___ SOURCE MATERIAL

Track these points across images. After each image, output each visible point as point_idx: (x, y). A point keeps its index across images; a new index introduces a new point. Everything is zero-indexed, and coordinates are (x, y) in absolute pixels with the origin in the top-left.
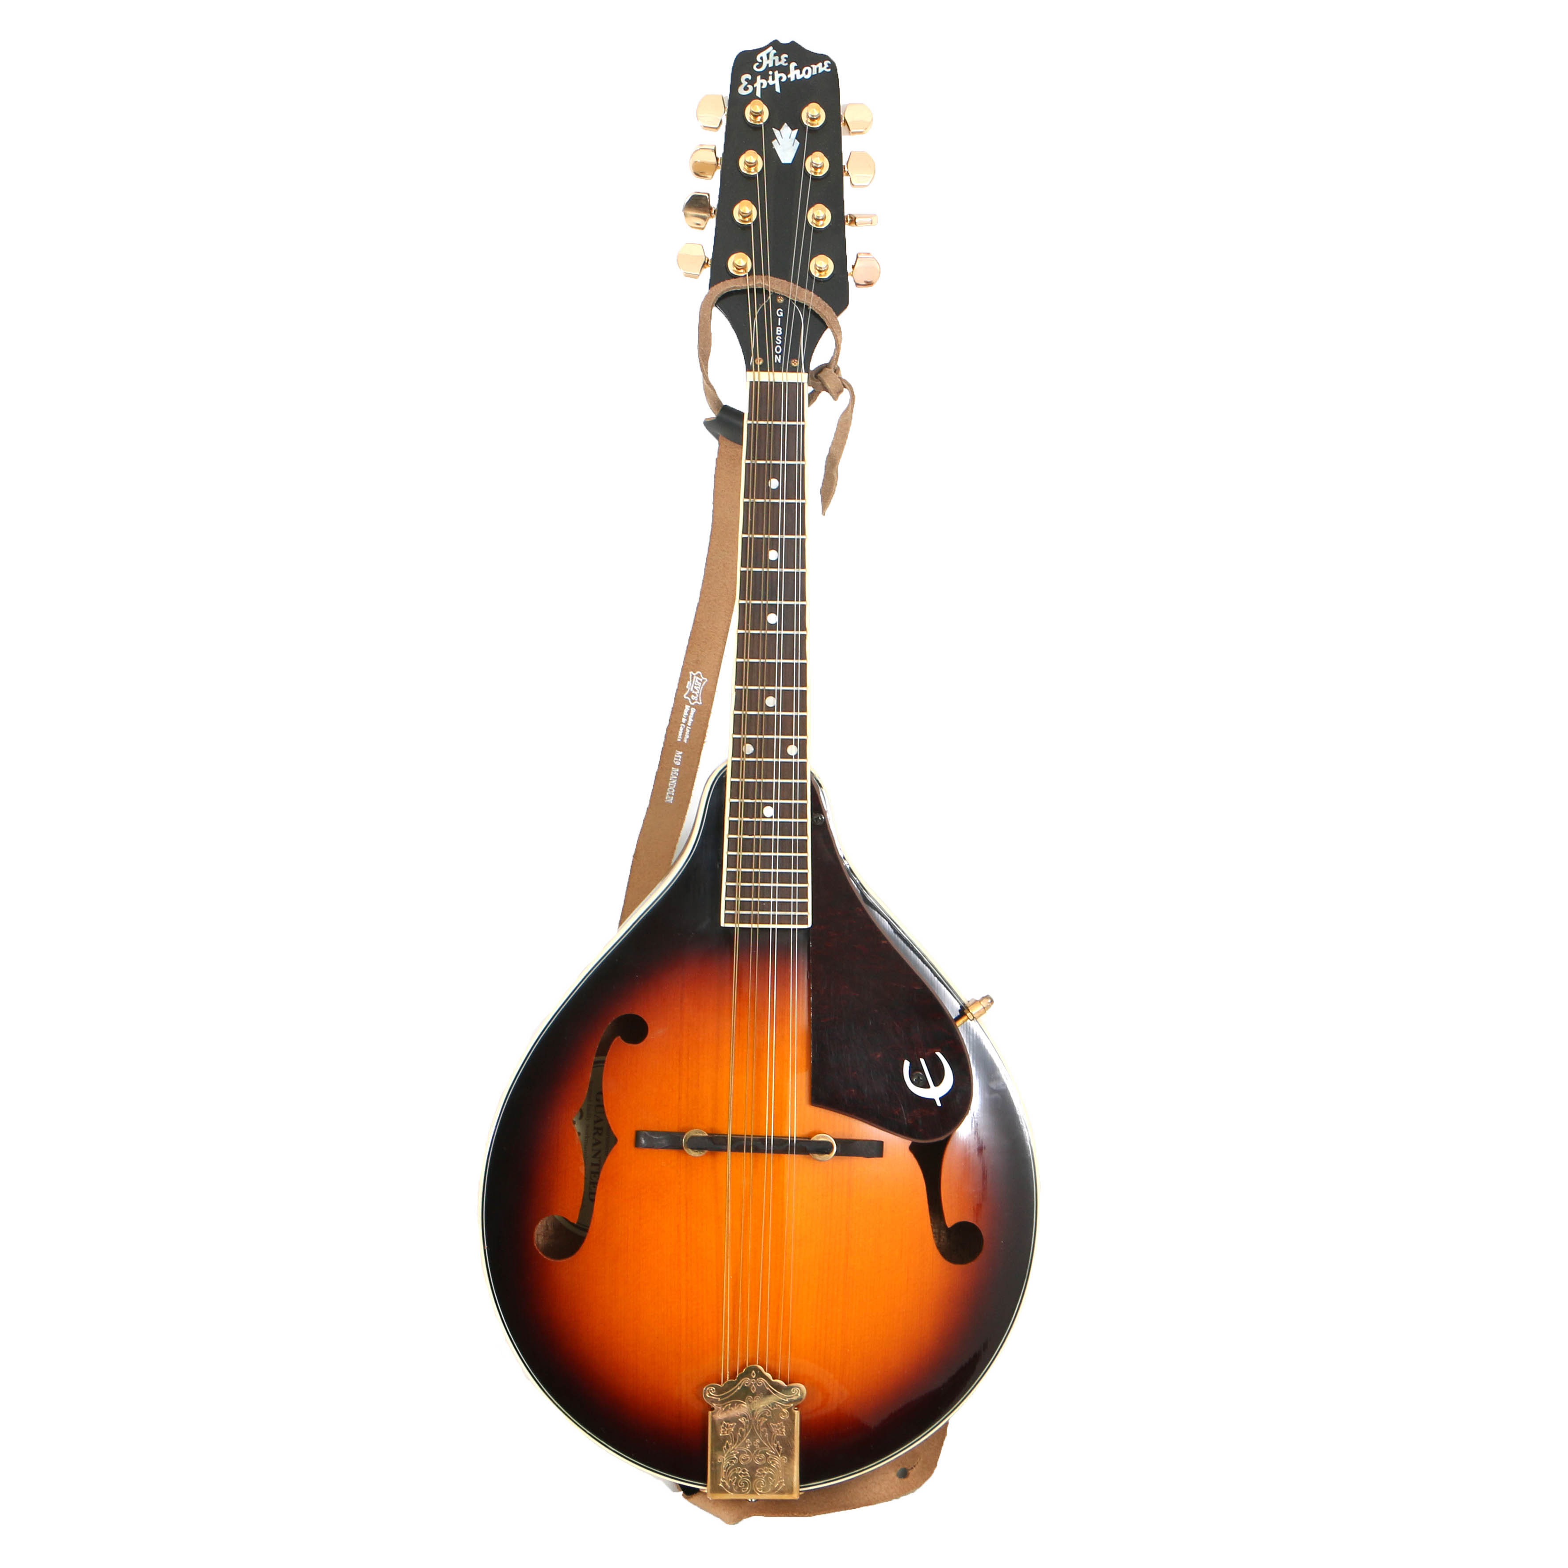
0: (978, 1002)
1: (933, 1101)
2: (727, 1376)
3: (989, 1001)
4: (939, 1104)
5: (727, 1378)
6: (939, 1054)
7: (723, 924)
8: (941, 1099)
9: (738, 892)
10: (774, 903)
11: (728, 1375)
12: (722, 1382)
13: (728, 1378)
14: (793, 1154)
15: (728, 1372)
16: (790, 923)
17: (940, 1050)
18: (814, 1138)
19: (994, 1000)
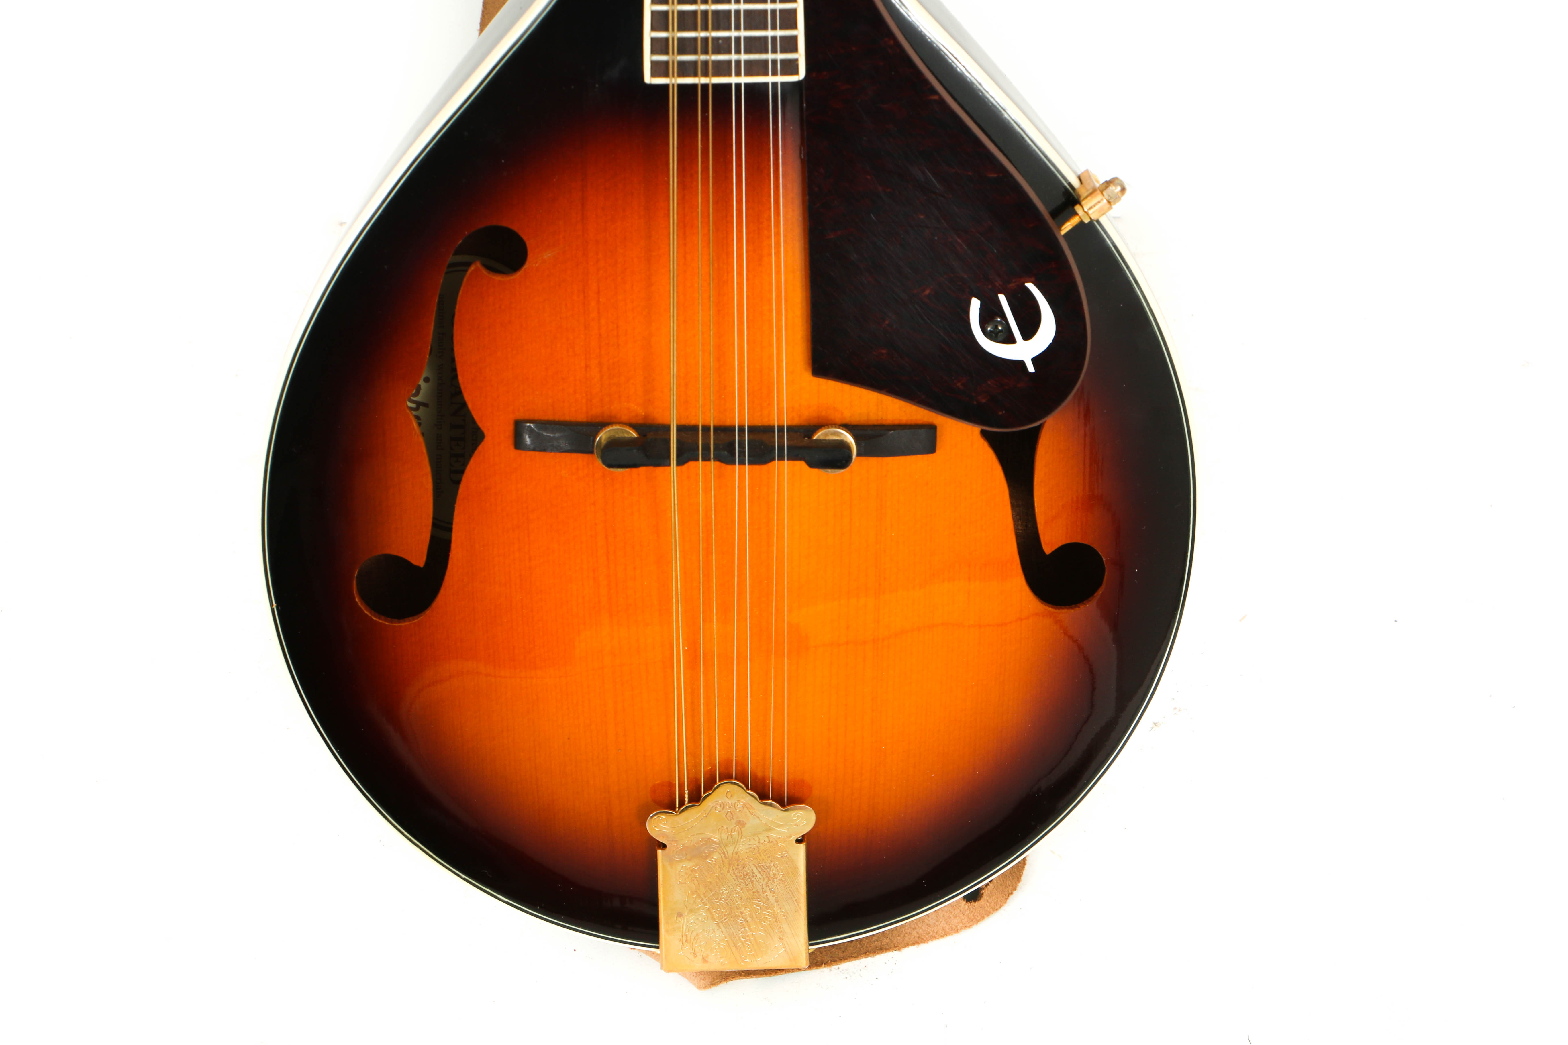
0: (1099, 192)
1: (1021, 364)
2: (684, 797)
3: (1119, 188)
4: (1031, 369)
5: (685, 801)
6: (1031, 286)
7: (648, 79)
8: (1034, 360)
9: (674, 21)
10: (738, 39)
11: (686, 796)
12: (677, 806)
13: (687, 799)
14: (784, 460)
15: (686, 792)
16: (766, 74)
17: (1033, 279)
18: (819, 435)
19: (1127, 187)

______

--- WHAT IS BEING ASKED ---
Reproduce every line of the listing above word for word, leaving out the pictures.

--- SOLUTION TO THIS PROBLEM ---
Track these points across images. After each image, output each visible point as point_idx: (x, y). A point keeps its index across images; a new index introduces a new point. Everything is zero-indexed, and coordinates are (x, y) in absolute pixels with the origin in the top-left.
0: (978, 1002)
1: (933, 1101)
2: (727, 1376)
3: (989, 1001)
4: (939, 1104)
5: (727, 1378)
6: (939, 1054)
7: (723, 924)
8: (941, 1099)
9: (738, 892)
10: (774, 903)
11: (728, 1375)
12: (722, 1382)
13: (728, 1378)
14: (793, 1154)
15: (728, 1372)
16: (790, 923)
17: (940, 1050)
18: (814, 1138)
19: (994, 1000)
0: (1099, 192)
1: (1021, 364)
2: (684, 797)
3: (1119, 188)
4: (1031, 369)
5: (685, 801)
6: (1031, 286)
7: (648, 79)
8: (1034, 360)
9: (674, 21)
10: (738, 39)
11: (686, 796)
12: (677, 806)
13: (687, 799)
14: (784, 460)
15: (686, 792)
16: (766, 74)
17: (1033, 279)
18: (819, 435)
19: (1127, 187)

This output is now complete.